*Bagian Teks*
Rumah Buku yang Membuat Kembali: Oleh-oleh dari Perpustakaan Umum Depok


Satu

Dalam tiga kali kunjungan yang kami singgahi spesifik, hanya bagian anak di lantai 2 yang menjadi pusat daya tarik.

Buat kami, khususnya A, tempat ini seperti bergelimang buku-buku, salah satu benda kesayangan kami sekeluarga. Ya perpustakaan, ya toko buku, ya penjual buku bekas. Semuanya semenyenangkan seperti yang diceritakan Mbak Muthia di Dari Toko Buku ke Toko Buku.

Sebelum masuk, ada petugas yang meminta kami menyimpan tas dan barang-barang lain di loker. Kami bisa membawa masuk telepon genggam, dompet dan benda berharga lainnya di dalam tas transparan yang sudah disediakan perpustakaan. Sementara kunci loker yang sudah ditandai dengan nomor loker juga diberikan kepada kami, agar pengunjung bertanggung jawab pada barang bawaannya.

Masuk ke ruangan anak, saya yang bukan anak-anak saja merasa betah! Ahahaha. Antara bingung mau ke area panggung, di mana saya bisa berlagak dalam pertunjukkan, langsung ke area rak buku, atau ke area permainan yang isinya balok, magnetic tile dan beragam mainan open ended lainnya. Pusing.

*Data yang Diberikan*

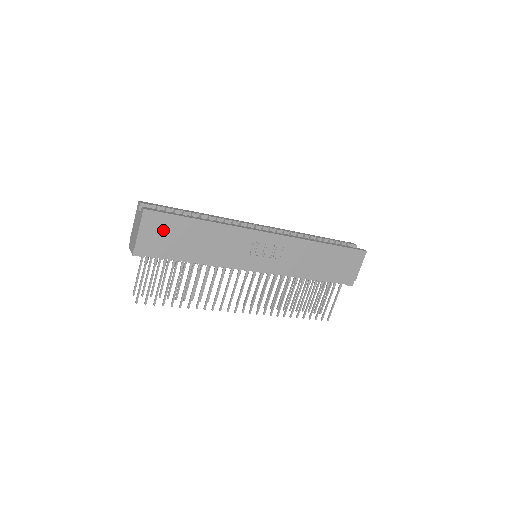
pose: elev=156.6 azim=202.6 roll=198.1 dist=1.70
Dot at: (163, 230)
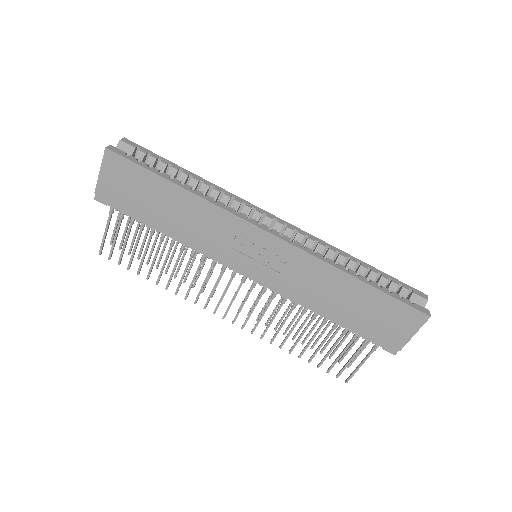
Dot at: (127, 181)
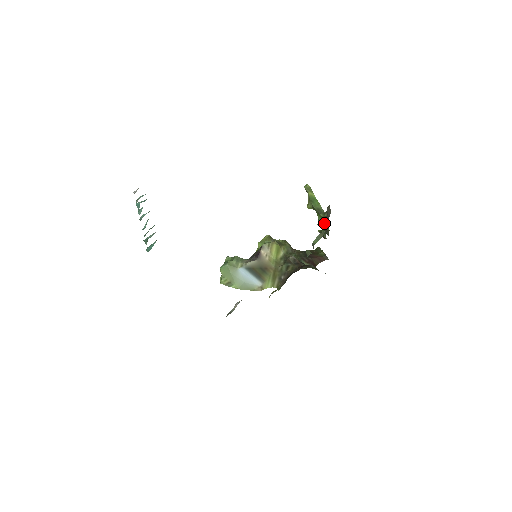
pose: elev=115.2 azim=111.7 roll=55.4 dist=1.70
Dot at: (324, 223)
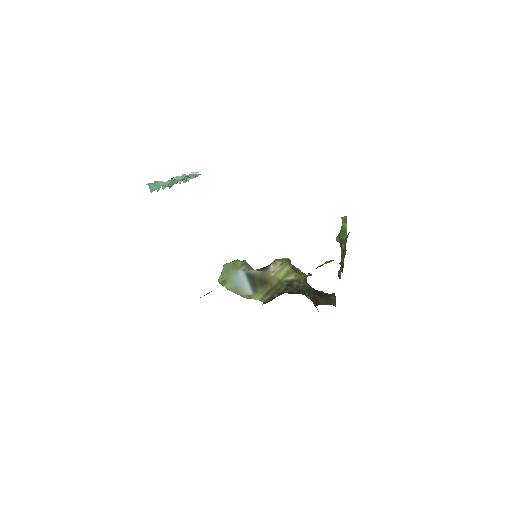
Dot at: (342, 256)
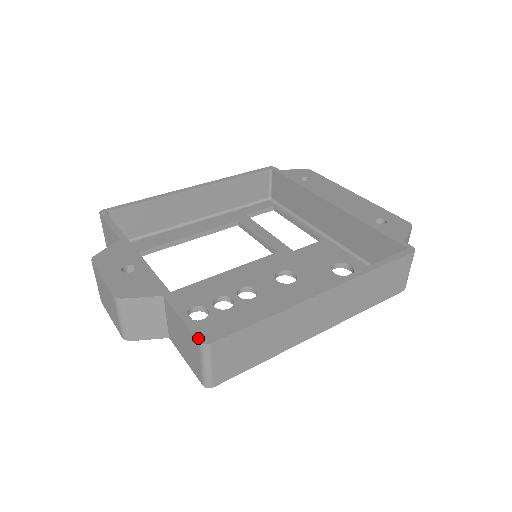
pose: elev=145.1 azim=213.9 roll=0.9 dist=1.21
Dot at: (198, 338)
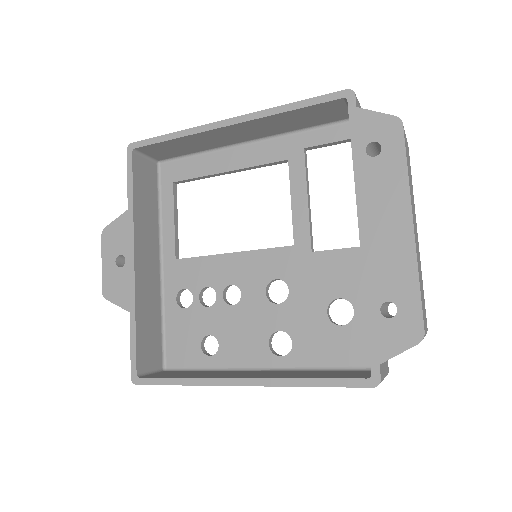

*Petunjuk Kerja*
Teruskan tulisan tentang kunjungan ke Perpustakaan Umum Depok, mulai setelah kalimat terakhirnya.

*Hasil*
Namun A, sudah menetapkan hatinya, langsung ke tempat buku.

Awalnya A hanya menemukan buku adaptasi film Inside Out yang menurutnya paling menarik ditemukan di deretan rak buku. Ia memberikan kode sambil menarik tangan saya dan meminta kami segera membacanya. Pilihannya jatuh pada bean bag gendut yang jadi tempatnya termanggu-manggu mendengarkan saya membaca nyaring.

A sempat bimbang di mana awalnya yang akan jadi spot membacanya. Maklum, kali pertama kami berkunjung ini memang spontan. Alasannya, karena kami mati gaya, mau jalan-jalan, sementara kami dibatasi waktu beserta ragam kewajiban lain. Perpustakaan Depok memang pernah kami rencanakan, tetapi belum pernah benar-benar kami laksanakan niat untuk melanjutkan lawatan.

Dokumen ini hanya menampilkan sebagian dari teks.